Ceyhun Bozkurt, 6 Şubat depremlerinin ikinci yıldönümünde yıkımın en fazla olduğu illerden Hatay, Adıyaman ve Kahramanmaraş’a gitti.
11 ilin etkilendiği 6 Şubat depremlerinin ardından depremlerin ikinci yıldönümünde Hatay, Adıyaman ve Kahramanmaraş’a giden Ceyhun Bozkurt, Radyo Sputnik‘te yayınlanna Bölgenin Kalbi programında depremlerin ardından neler yapıldığını, nelerin yapılmadığını ve son durumu aktardı.
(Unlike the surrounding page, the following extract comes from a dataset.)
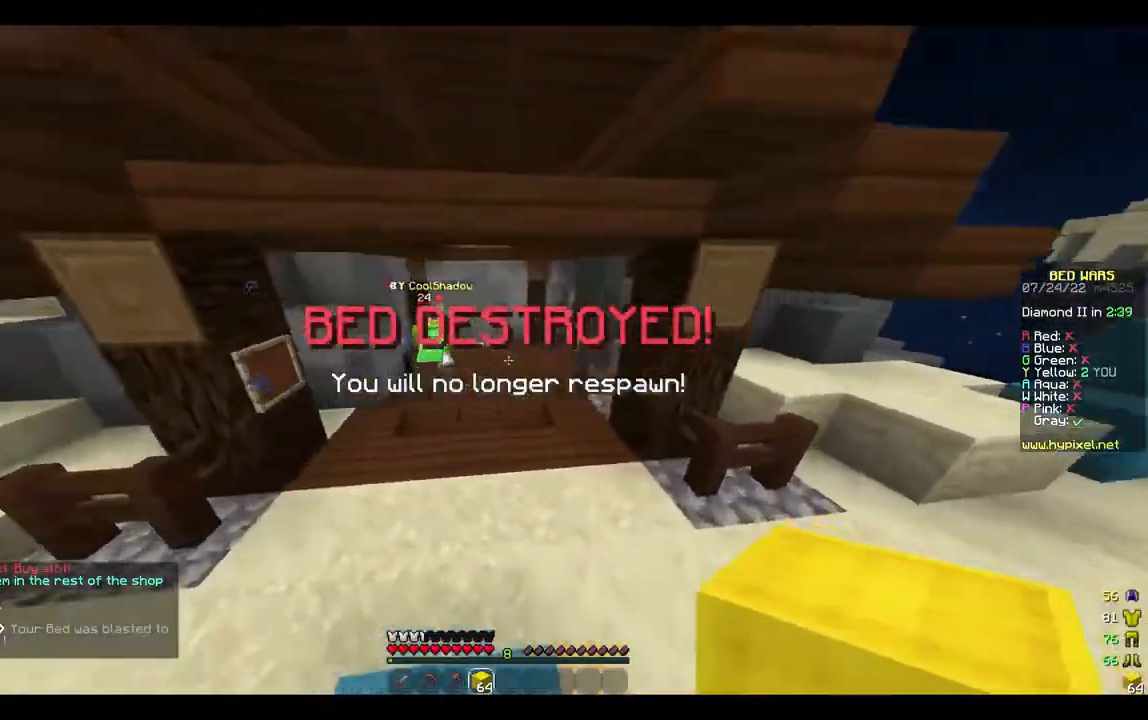
{"keys": ["w"], "mouse": ["left"], "events": [[33, "mouse_left", "down"], [167, "mouse_left", "up"], [233, "d", "up"], [233, "mouse_left", "down"], [367, "mouse_left", "up"], [433, "mouse_left", "down"]]}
Bozkurt, konuyla ilgili şunları söyledi:
6 Şubat depremlerinin ikinci yıldönümü. Depremlerin ikinci yıldönümünde yıkımların en yoğun yaşandığı Adıyaman, Hatay ve Kahramanmaraş’a İletişim Bakanlığı’nın düzenlediği bi geziyle gittim. Üç gün sürecek olan gezinin iki gününe katıldım. İletişim Bakanlığı, bölgeye yerli ve yabancı basın mensupları, toplamda yüzün üzerinde gazeteci bölgeye götürdü. Düzenlenen gezide yalnızca yapılanlar anlatılmadı, halk problemlerini dile getirdi. Ama aynı zamanda çözüm süreci de konuşuldu. Ciddi bir inşa sürecinden bahsedildi. Tabii ki bu sürecin eleştirilecek yönleri de var. O dönemden itibaren yapılacaklarla ilgili çeşitli eleştiriler var. Ancak şunu gördük; özellikle Adıyaman’da ve Kahramanmaraş’taki bazı bölümlerde yeni konutların yapım süreci çok hızlı ilerlemiş. Adıyaman’da ilk gittiğimiz yerlerden biri İndere Kalıcı Deprem Konutları oldu. Ayrıca Örenli Kalıcı Afet Konutları’nı da ziyaret ettik. İndere Konutları, Adıyaman’ın tepe bölgesinde, yüksek ve sağlam zemine inşa edilmiş. Yaklaşık 65 bin kişinin yaşayacağı, içinde yedi okul, sağlık merkezleri ve çeşitli yaşam alanlarının bulunduğu dev bir yapılaşma söz konusu. Cumhurbaşkanı Recep Tayyip Erdoğan, 2025’in sonunu hedef olarak göstermişti. Ancak özellikle Adıyaman’daki İndere bölgesinde konutların yaz sonunda tamamlanacağı ifade edildi. Peki, her şey konut mu? Maalesef, yaşamın devamı için konutlara ihtiyaç var. Çünkü hâlâ konteyner kentlerde yaşayan insanlar var. Sayıları azalsa da yaklaşık iki yıldır konteynerde yaşayan depremzedeler bulunuyor. O insanların yeni yuvalarına kavuşması için bu afet konutları büyük önem taşıyor. Yıkımın maddi boyutunu onarmak ve yeni yaşam alanları inşa etmek zorundayız. Yıkım çok büyüktü. On bir il etkilendi. On binlerce bina yıkıldı ve 50 binden fazla vatandaşımız hayatını kaybetti. Hâlâ kimliği belirlenemeyen kayıplar var. Çünkü deprem, büyük bir kaos ortamıdır. Bu kaosu düzenleyebilirsiniz ama bazı belirsizlikler kalabilir.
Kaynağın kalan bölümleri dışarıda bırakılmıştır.